町の駅に列車が到着しても私の家族を含めて、何人かはすぐに降りない。夜間は引き込み線まで回送するために、列車は町の端っこまで移動していく。そこが私たちの住んでいる団地に近いのだ。ホームのない引き込み線を降りて放置されている太いパイプの間を通ると、団地がみえる。回送運転に時間がかかるので駅から歩くのと結局は変わらないが、田舎から持って帰ってきたワインや野菜などの荷物がものすごく重いので、少しでも負担を減らすためずっと列車が動くまで待つのだった。私にとって、あの列車が一回切り返すのを待つのは、厳粛な儀礼のようであって、私たちをあの暗闇に入るために準備させるように感じた。レールのきしむ音とゆっくり、ゆっくり戻る動き。さっきまで前向きの椅子に座っていたから、ゆっくりゆっくり、椅子ごと世界が戻る感覚。映画の一コマのように。ギリギリまで袋に入れられたピーマンが袋から落ち、トマトの潰れた汁も列車の床に跡を残しながら逆方向に動く。窓から夕焼けの光が入って、世界は逆戻り。そんな20分間だった。私はあの列車の茶色いビニールの座席に入った光とともに溶けてしまう。今になって、あの列車の床に逆戻りしていた潰れたトマトの汁のように何回も跡を残しながらフィルムを逆に戻すことができると思うようになった。

夢の中で、きらきら光るエメラルドグリーンの海が現れた。私と何人か岩を登って上から海を見通す。綺麗だ。海の中に光るイカがたくさん泳いでいる。私の身体はあの海まで届く気がした。あの海と同じように広く広がって、背景の一部になっているが、突然、私は一緒に来ていた人の背中にくっついて、おんぶされる。私という細胞の集合がちいさな子供になっていた。夢のなかでも、あの瞬間に私の身体の感覚がはっきりした。そうか、自分は他の人の身体に触れると自分の身体に戻れるのだと気づいた。

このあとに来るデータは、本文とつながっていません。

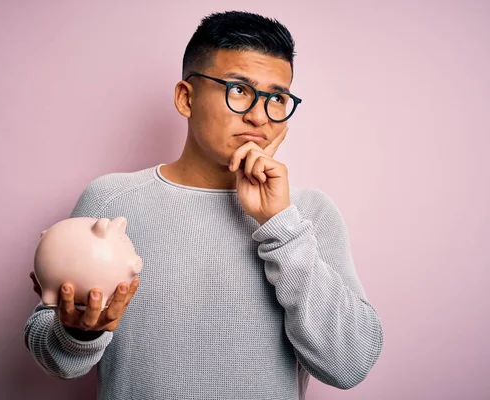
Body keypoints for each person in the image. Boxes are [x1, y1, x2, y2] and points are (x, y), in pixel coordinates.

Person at [23, 10, 384, 400]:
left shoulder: (309, 214)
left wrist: (279, 224)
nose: (259, 116)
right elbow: (52, 351)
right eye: (239, 90)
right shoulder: (112, 201)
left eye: (276, 98)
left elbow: (349, 364)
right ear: (185, 97)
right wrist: (79, 332)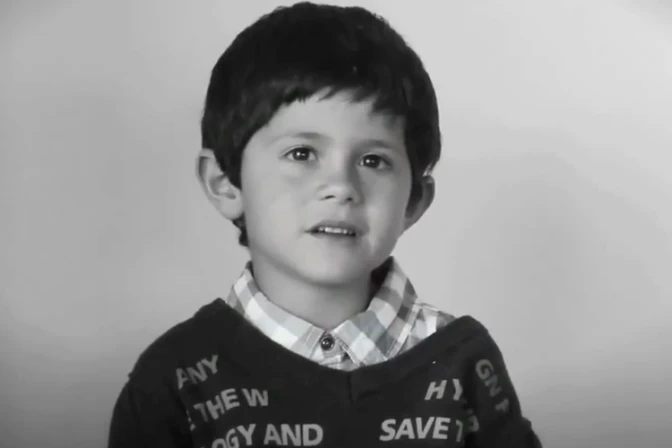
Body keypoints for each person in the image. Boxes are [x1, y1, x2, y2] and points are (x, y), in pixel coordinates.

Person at [107, 2, 542, 447]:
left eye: (373, 160)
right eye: (302, 154)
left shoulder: (464, 361)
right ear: (225, 183)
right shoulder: (174, 380)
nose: (341, 186)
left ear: (414, 201)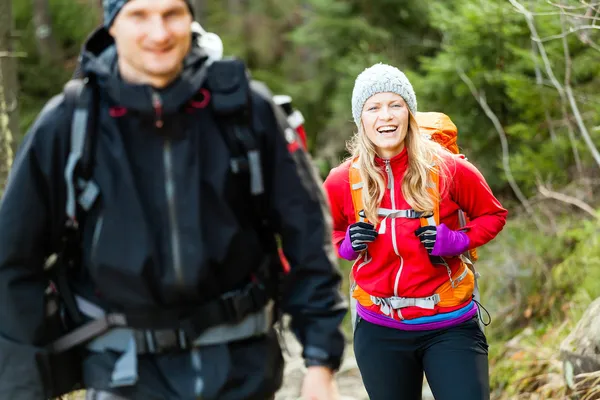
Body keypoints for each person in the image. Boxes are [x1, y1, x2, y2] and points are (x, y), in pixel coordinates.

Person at [0, 0, 347, 399]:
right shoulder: (71, 122)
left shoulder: (245, 110)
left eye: (171, 14)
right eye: (139, 15)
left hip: (241, 372)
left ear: (190, 18)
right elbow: (13, 260)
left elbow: (307, 233)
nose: (159, 33)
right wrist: (22, 387)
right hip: (122, 374)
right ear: (111, 24)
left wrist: (320, 362)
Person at [323, 63, 508, 400]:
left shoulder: (449, 168)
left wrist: (458, 240)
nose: (386, 116)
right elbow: (327, 233)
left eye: (395, 104)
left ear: (409, 112)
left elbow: (492, 215)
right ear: (360, 119)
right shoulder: (342, 180)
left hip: (450, 322)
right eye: (373, 107)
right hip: (380, 327)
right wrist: (347, 245)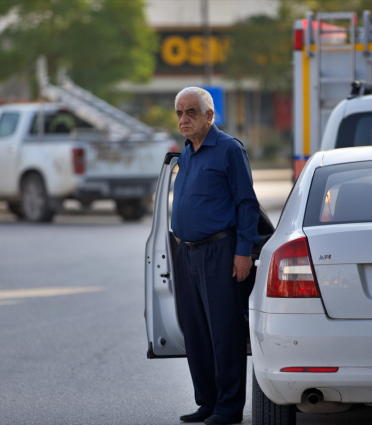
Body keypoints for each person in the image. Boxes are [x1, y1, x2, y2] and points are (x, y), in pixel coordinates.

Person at [171, 87, 260, 425]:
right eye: (179, 112)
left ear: (210, 115)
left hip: (220, 252)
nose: (184, 119)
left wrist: (242, 253)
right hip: (187, 254)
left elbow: (246, 204)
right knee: (196, 333)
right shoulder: (187, 153)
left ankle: (228, 408)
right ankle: (207, 402)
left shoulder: (228, 149)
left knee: (225, 332)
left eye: (191, 111)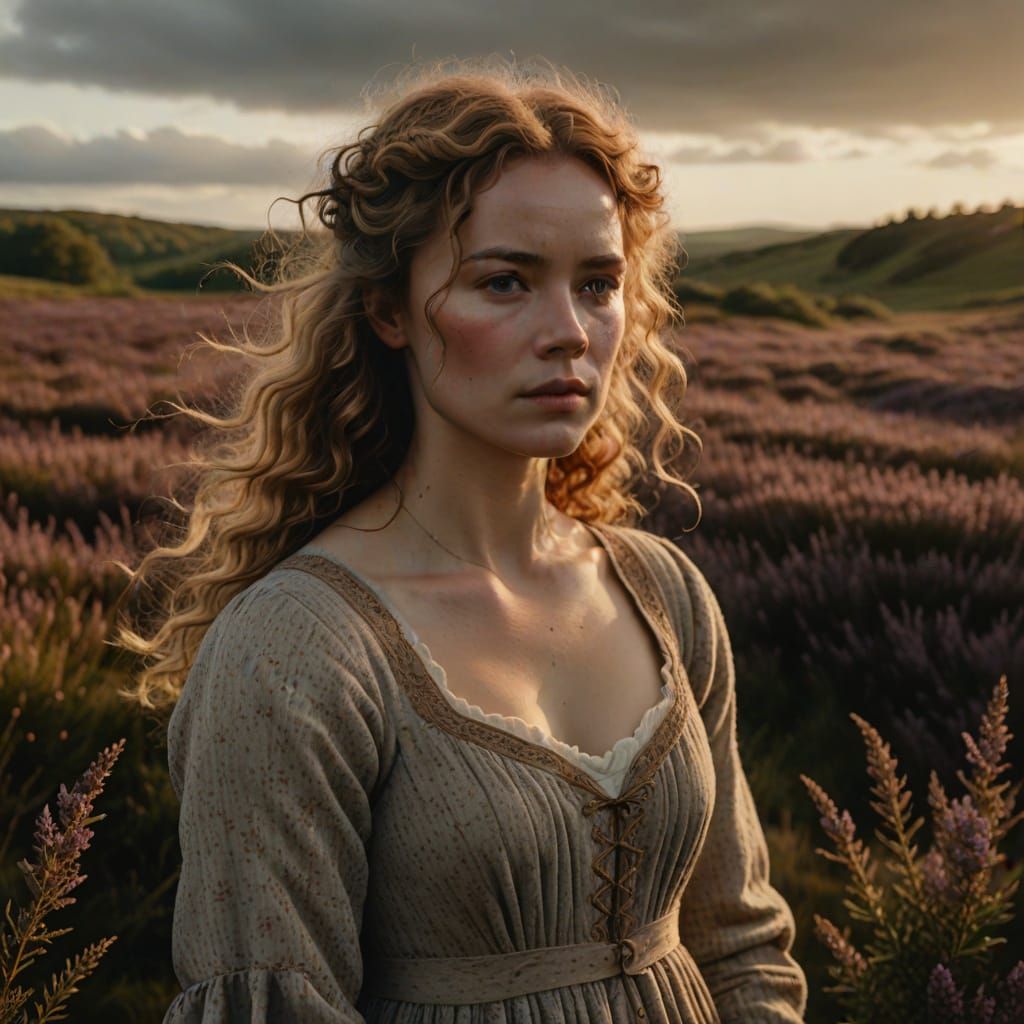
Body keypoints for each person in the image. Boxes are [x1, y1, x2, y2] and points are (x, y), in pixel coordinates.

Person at [116, 55, 807, 1023]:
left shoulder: (663, 593)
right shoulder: (294, 651)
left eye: (598, 284)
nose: (568, 331)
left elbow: (739, 945)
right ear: (388, 309)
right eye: (505, 282)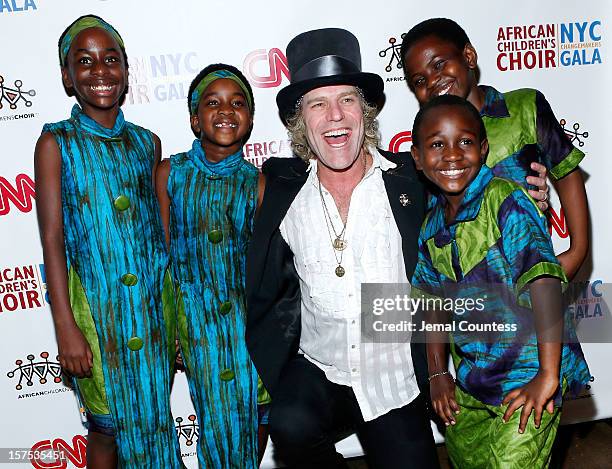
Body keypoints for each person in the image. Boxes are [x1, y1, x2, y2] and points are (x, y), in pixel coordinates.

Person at [246, 28, 439, 469]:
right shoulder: (279, 188)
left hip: (393, 378)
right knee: (289, 423)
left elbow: (471, 175)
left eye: (347, 100)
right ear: (301, 122)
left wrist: (529, 190)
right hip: (321, 369)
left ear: (365, 111)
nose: (335, 115)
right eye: (318, 103)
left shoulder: (412, 178)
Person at [410, 94, 590, 468]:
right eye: (437, 145)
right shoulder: (430, 227)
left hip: (529, 374)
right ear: (416, 158)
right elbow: (432, 304)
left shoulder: (506, 200)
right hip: (475, 381)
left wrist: (547, 375)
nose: (453, 155)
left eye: (465, 142)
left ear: (484, 147)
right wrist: (438, 373)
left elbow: (544, 282)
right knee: (465, 456)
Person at [34, 15, 183, 468]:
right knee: (107, 431)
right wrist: (65, 325)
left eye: (110, 60)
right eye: (85, 61)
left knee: (154, 418)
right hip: (96, 318)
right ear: (67, 76)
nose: (100, 71)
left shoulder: (147, 143)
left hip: (153, 313)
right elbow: (52, 237)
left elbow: (162, 239)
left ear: (125, 71)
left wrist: (175, 318)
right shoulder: (55, 142)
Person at [401, 18, 588, 279]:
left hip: (532, 279)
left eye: (439, 65)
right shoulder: (426, 146)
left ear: (468, 56)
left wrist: (577, 251)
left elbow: (567, 173)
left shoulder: (524, 107)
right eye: (419, 80)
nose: (433, 81)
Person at [156, 63, 270, 468]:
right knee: (212, 419)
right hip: (193, 326)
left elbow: (263, 267)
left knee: (254, 414)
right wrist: (172, 329)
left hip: (245, 327)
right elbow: (161, 257)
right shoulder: (171, 174)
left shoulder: (257, 183)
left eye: (238, 103)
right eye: (213, 102)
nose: (226, 111)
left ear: (251, 120)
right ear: (194, 118)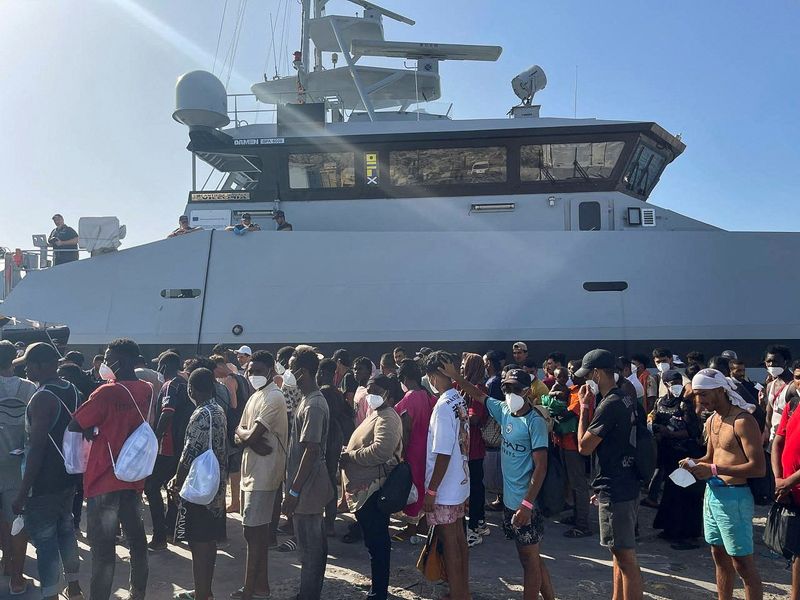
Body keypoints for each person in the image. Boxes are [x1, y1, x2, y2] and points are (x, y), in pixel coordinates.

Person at [446, 363, 554, 600]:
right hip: (510, 502)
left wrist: (526, 505)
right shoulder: (503, 410)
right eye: (506, 388)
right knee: (532, 558)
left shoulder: (533, 422)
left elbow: (541, 466)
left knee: (529, 561)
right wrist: (455, 376)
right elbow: (477, 394)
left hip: (526, 504)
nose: (510, 393)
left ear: (527, 391)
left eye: (515, 388)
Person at [70, 338, 153, 600]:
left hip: (105, 477)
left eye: (109, 357)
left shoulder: (107, 392)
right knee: (137, 542)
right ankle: (137, 593)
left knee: (104, 551)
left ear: (124, 360)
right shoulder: (147, 389)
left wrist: (90, 429)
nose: (105, 363)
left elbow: (76, 423)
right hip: (133, 477)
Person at [10, 343, 83, 600]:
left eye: (29, 365)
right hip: (68, 477)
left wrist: (22, 492)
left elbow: (37, 449)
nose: (27, 370)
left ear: (42, 365)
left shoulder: (42, 398)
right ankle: (74, 589)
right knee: (66, 531)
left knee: (45, 543)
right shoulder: (72, 390)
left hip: (43, 483)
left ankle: (50, 595)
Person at [684, 368, 764, 600]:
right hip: (712, 495)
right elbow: (711, 457)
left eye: (703, 394)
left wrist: (714, 469)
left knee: (742, 563)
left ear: (720, 391)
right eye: (697, 395)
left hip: (735, 497)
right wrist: (693, 463)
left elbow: (758, 468)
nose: (700, 400)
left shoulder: (743, 421)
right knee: (718, 556)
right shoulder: (712, 420)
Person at [576, 349, 644, 600]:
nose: (586, 382)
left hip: (616, 487)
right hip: (625, 482)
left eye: (587, 376)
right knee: (618, 553)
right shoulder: (626, 397)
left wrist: (584, 409)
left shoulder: (609, 405)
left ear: (596, 373)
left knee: (625, 557)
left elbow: (584, 446)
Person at [341, 372, 403, 600]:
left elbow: (381, 451)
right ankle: (377, 588)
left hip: (374, 490)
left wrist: (351, 456)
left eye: (376, 391)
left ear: (387, 393)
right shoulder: (376, 414)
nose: (371, 395)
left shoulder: (388, 418)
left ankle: (379, 592)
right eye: (369, 390)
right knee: (373, 542)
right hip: (364, 489)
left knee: (378, 543)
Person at [168, 368, 227, 600]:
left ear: (191, 389)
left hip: (199, 487)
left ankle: (202, 594)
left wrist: (176, 481)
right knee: (209, 540)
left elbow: (189, 451)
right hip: (216, 486)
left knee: (198, 541)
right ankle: (205, 590)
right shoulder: (218, 410)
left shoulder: (201, 414)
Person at [234, 351, 288, 600]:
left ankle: (249, 589)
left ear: (270, 371)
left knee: (254, 531)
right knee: (253, 531)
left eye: (257, 370)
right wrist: (251, 442)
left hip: (265, 475)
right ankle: (260, 586)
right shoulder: (256, 396)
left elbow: (248, 433)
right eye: (250, 370)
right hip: (251, 470)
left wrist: (247, 438)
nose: (252, 374)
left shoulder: (274, 397)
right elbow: (238, 432)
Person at [282, 347, 333, 600]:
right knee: (311, 546)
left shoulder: (313, 404)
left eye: (291, 368)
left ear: (302, 372)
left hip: (308, 487)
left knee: (311, 548)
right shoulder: (306, 399)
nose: (288, 373)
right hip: (306, 484)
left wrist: (293, 490)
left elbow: (311, 451)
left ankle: (309, 595)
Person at [421, 351, 470, 600]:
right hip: (459, 483)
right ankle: (463, 591)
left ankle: (459, 595)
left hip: (445, 488)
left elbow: (441, 453)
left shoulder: (442, 407)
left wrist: (431, 491)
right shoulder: (459, 400)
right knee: (460, 540)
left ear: (433, 376)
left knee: (450, 544)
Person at [650, 371, 705, 550]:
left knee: (684, 493)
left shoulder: (685, 404)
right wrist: (655, 427)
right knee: (670, 493)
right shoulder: (660, 402)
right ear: (664, 384)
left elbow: (692, 431)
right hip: (667, 454)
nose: (676, 385)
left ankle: (686, 534)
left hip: (684, 454)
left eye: (678, 382)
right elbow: (653, 417)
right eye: (672, 382)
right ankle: (669, 528)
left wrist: (671, 434)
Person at [0, 341, 36, 594]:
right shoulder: (29, 388)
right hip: (17, 466)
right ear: (14, 360)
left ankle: (4, 560)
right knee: (17, 521)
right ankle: (16, 578)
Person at [145, 351, 190, 551]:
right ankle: (172, 528)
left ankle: (159, 536)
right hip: (184, 446)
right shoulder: (186, 384)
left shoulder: (170, 385)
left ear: (163, 367)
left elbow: (166, 413)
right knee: (173, 487)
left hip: (168, 446)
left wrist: (155, 439)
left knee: (151, 487)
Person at [393, 359, 434, 540]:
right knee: (423, 485)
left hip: (413, 449)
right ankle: (424, 523)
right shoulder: (427, 396)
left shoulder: (410, 397)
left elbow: (407, 427)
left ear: (405, 378)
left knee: (412, 487)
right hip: (427, 447)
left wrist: (402, 452)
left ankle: (410, 527)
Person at [552, 359, 592, 538]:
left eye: (573, 370)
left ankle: (582, 524)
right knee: (572, 482)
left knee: (579, 484)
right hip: (564, 442)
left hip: (574, 445)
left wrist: (552, 404)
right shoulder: (572, 390)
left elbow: (568, 413)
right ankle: (577, 515)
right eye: (568, 369)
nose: (570, 374)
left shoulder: (584, 392)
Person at [771, 359, 800, 600]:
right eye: (798, 377)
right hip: (790, 490)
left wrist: (787, 482)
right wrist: (778, 478)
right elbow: (778, 441)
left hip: (792, 485)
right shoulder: (792, 404)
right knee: (794, 548)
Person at [211, 355, 251, 514]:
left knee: (234, 468)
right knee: (240, 466)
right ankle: (239, 501)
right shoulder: (242, 378)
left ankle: (235, 502)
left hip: (233, 427)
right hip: (244, 424)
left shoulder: (228, 381)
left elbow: (232, 405)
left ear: (219, 366)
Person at [459, 353, 490, 546]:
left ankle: (475, 529)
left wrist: (457, 416)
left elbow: (476, 418)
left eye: (464, 365)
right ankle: (479, 522)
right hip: (467, 447)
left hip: (474, 447)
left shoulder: (478, 389)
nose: (461, 368)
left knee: (474, 487)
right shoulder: (464, 388)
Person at [352, 356, 373, 426]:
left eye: (360, 369)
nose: (356, 372)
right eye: (355, 369)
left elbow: (370, 420)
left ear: (369, 371)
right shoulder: (359, 388)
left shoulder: (370, 392)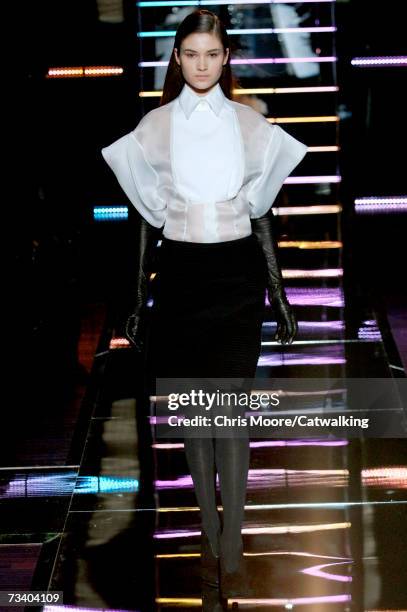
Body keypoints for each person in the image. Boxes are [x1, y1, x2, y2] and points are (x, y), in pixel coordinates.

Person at [101, 9, 307, 599]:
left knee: (232, 418)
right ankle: (211, 536)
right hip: (184, 275)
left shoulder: (250, 126)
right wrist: (138, 296)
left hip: (236, 277)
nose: (201, 64)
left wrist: (280, 292)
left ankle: (232, 543)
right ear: (176, 57)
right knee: (197, 418)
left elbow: (262, 212)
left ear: (226, 59)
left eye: (211, 54)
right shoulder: (156, 127)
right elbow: (146, 218)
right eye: (190, 54)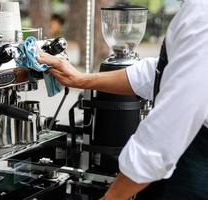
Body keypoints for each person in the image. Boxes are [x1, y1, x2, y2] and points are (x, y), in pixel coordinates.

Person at [37, 0, 208, 199]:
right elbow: (164, 71)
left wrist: (111, 197)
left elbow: (168, 127)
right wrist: (81, 79)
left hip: (196, 167)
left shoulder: (201, 12)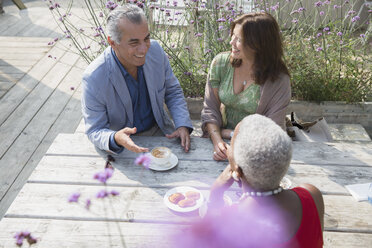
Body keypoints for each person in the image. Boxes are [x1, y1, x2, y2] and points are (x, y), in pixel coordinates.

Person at [178, 114, 323, 248]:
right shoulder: (312, 195)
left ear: (238, 171)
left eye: (231, 146)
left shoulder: (228, 222)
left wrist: (215, 193)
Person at [81, 4, 193, 159]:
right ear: (112, 42)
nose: (144, 49)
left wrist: (182, 124)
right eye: (134, 43)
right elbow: (94, 130)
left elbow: (172, 91)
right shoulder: (93, 77)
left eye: (146, 38)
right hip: (120, 146)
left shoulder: (156, 51)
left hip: (160, 132)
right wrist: (115, 138)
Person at [201, 12, 291, 161]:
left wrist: (229, 134)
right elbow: (210, 108)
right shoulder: (221, 63)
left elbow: (271, 130)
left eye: (238, 39)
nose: (231, 42)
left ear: (258, 45)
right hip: (219, 140)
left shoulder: (279, 80)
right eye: (232, 36)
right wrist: (218, 140)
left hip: (259, 148)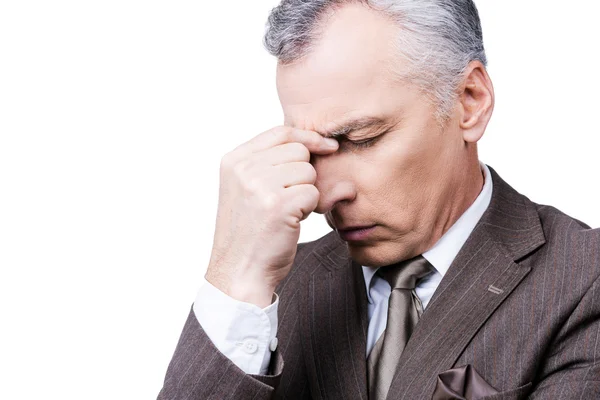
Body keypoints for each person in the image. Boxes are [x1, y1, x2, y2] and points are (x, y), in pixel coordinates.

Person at [157, 1, 600, 399]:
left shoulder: (583, 279)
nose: (325, 193)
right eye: (308, 151)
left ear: (470, 101)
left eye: (362, 138)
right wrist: (235, 280)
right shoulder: (268, 293)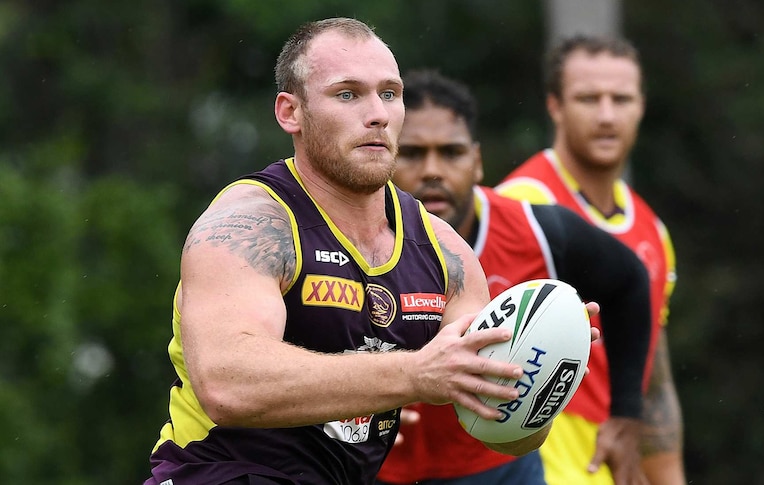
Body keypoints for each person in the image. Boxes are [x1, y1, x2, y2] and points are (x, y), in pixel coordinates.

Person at [144, 18, 580, 485]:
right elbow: (228, 385)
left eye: (390, 94)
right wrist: (414, 373)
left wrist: (543, 375)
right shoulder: (249, 224)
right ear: (291, 112)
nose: (377, 114)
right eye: (348, 94)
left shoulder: (444, 251)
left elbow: (499, 431)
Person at [376, 70, 652, 485]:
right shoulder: (345, 242)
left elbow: (630, 280)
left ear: (477, 161)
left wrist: (627, 414)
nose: (433, 170)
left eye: (451, 153)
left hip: (501, 467)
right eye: (412, 153)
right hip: (380, 469)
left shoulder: (539, 232)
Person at [496, 34, 686, 484]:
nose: (606, 115)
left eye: (621, 99)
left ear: (641, 106)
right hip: (533, 460)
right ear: (555, 107)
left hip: (609, 465)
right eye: (588, 98)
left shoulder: (652, 230)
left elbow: (652, 374)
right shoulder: (521, 207)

暗闇の中で、どこにあるのかわからない状態の時に、触られることによって、自分の身体の感覚が戻る。不思議にこの感覚が今の世界では一番欠けている。夜中に夢からさめて娘たちの小さな身体を触ると、温かいなと思った。この感覚があの暗やみの中に生きていた若い自分が何回も助けられたものだ。初恋の相手の手が私の手を触る瞬間、私が泣く時に親友の手が私の背中を触る瞬間、父が暴れる時私が気絶して母が私の顔をずっと触る手、朝まで飲みすぎで吐いている父の背中をなでる弟の手、祖母と手を繋いで村の修道院まで日曜日の礼拝に行った。人間ってお互いに触ることによって自分の身体の確認をする。細胞の交換が行われるに違いない。孤独を感じたとき、子供と手を繋いで歩く。この感覚にいつも戻れる自分がいる。